Qual é o montante do crédito que o Instituto de Gestão Financeira da Segurança Social reclamou, segundo o acórdão abaixo? Indique-o, por favor.

Texto fornecido:
<<<<
Acórdão do Tribunal da Relação do Porto
Processo:
0330973
Nº Convencional: JTRP00036061
Relator: VIRIATO BERNARDO
Descritores: FALÊNCIA
RECLAMAÇÃO DE CRÉDITOS
CRÉDITO DA SEGURANÇA SOCIAL
HIPOTECA LEGAL
Nº do Documento: RP200303200330973
Data do Acordão: 03/20/2003
Votação: UNANIMIDADE
Tribunal Recorrido: T J OVAR
Texto Integral: S
Privacidade: 1
Meio Processual: .
Decisão: .
Área Temática: .
Legislação Nacional: CPEREF98 ART152.
Sumário: O artigo 152 do Código dos Processo Especiais de Recuperação de Empresas e de Falência de 1998 não abrange as hipotecas legais, continuando estas a poderem constituir créditos privilegiados.
Reclamações:
Decisão Texto Integral: Acordam no tribunal da Relação do Porto:

I - Nos autos de falência que pendem na comarca de ........., da empresa A.........., Lda, foi declarada a falência com a data de 12/06/02, e no período de trinta dias, fixado para apresentação das reclamações de créditos, vieram vários credores reclamar os seus créditos, como decorre de fls. 126 a 127 destes autos, para onde se remete.

Entre esses créditos contam-se, a par de um crédito laboral, um outro crédito do montante de € 125.196,82 do Instituto de Gestão Financeira da Segurança Social Delegação de .........., (doravante Instituto), proveniente de dívidas de contribuições e beneficiado com uma hipoteca legal.

Na graduação de créditos o Sr. Juiz entendeu que só o crédito reclamado pelo trabalhador José ..........., requerente da falência, beneficiaria de um privilégio especial (exceptuada a parte relativa a uma cláusula penal).

Os demais créditos, entre os quais o do Instituto, foram considerados créditos comuns.

Considerou-se, assim em síntese, que a hipoteca legal registada que favorece o Instituto não é atendível e não foi atendida como crédito privilegiado, por não se encontrar expressa na lei, não fazendo sentido deixar de fora do alcance do art. 152º do Código dos Processos Especiais de Recuperação de Empresa e Falência (CPEREF), as hipotecas legais de que beneficiam as instituições públicas, o que seria “retirar com uma das mãos o que dava com a outra”, citando Carvalho Fernandes e João Labareda.

Nessa linha de raciocínio a graduação dos créditos foi feita pelo seguinte modo, na parte aqui relevante:

Quanto ao prédio rústico sito em ............., inscrito na matriz sob o art. 58 e descrito na Conservatória do Registo Predial de ........, sob o nº ......../...... (sobre o qual estava registada hipoteca legal em benefício do Instituto):
1º - O crédito do requerente da falência o trabalhador José ..........
2º - Os demais créditos – todos com excepção do anterior foram considerados comuns -, em paridade e sujeitos a rateio, na proporção devida, caso não seja possível a plena satisfação dos mesmos.
>>>>
Dados:
<<<<
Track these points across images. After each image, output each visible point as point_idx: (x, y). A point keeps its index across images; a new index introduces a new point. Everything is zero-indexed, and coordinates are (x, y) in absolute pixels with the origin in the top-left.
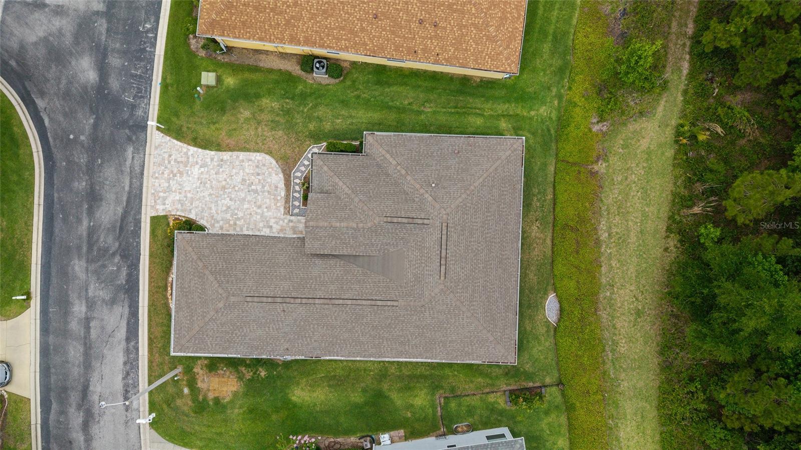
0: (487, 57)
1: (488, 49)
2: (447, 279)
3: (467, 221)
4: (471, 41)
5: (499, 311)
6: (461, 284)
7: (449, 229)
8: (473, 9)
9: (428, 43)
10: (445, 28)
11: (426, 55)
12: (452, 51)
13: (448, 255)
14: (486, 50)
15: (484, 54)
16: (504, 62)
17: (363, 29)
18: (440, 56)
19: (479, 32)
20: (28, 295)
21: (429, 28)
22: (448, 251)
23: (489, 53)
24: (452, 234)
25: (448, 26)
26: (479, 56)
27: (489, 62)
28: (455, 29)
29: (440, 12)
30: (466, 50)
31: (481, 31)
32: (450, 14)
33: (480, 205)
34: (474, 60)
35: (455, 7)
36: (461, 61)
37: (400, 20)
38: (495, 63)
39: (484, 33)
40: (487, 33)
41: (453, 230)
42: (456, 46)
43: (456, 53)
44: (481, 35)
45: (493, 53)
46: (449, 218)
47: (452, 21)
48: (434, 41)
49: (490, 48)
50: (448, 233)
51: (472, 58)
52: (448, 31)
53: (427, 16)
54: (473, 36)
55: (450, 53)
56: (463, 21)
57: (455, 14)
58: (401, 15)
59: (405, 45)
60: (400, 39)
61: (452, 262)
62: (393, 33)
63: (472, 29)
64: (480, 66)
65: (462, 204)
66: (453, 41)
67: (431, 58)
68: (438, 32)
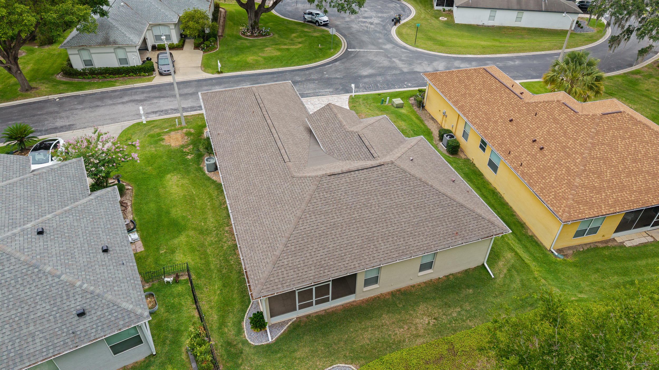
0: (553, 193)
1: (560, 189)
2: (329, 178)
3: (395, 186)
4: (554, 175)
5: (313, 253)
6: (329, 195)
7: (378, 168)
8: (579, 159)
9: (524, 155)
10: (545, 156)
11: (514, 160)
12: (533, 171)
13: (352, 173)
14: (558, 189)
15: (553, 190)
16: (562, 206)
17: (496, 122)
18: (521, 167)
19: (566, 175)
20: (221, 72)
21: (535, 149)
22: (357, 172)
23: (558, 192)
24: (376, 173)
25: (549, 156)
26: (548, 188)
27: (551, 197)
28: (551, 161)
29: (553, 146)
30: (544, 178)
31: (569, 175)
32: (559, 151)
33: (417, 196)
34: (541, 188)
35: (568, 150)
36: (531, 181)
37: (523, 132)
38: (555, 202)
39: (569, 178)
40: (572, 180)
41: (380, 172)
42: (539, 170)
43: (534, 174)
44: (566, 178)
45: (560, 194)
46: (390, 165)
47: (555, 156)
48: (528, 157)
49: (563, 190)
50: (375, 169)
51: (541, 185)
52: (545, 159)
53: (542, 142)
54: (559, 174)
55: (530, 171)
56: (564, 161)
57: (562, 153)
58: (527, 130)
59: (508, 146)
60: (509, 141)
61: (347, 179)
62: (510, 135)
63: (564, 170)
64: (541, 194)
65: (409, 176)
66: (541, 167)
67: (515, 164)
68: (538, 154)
>>>>
A sua resposta: € 125.196,82.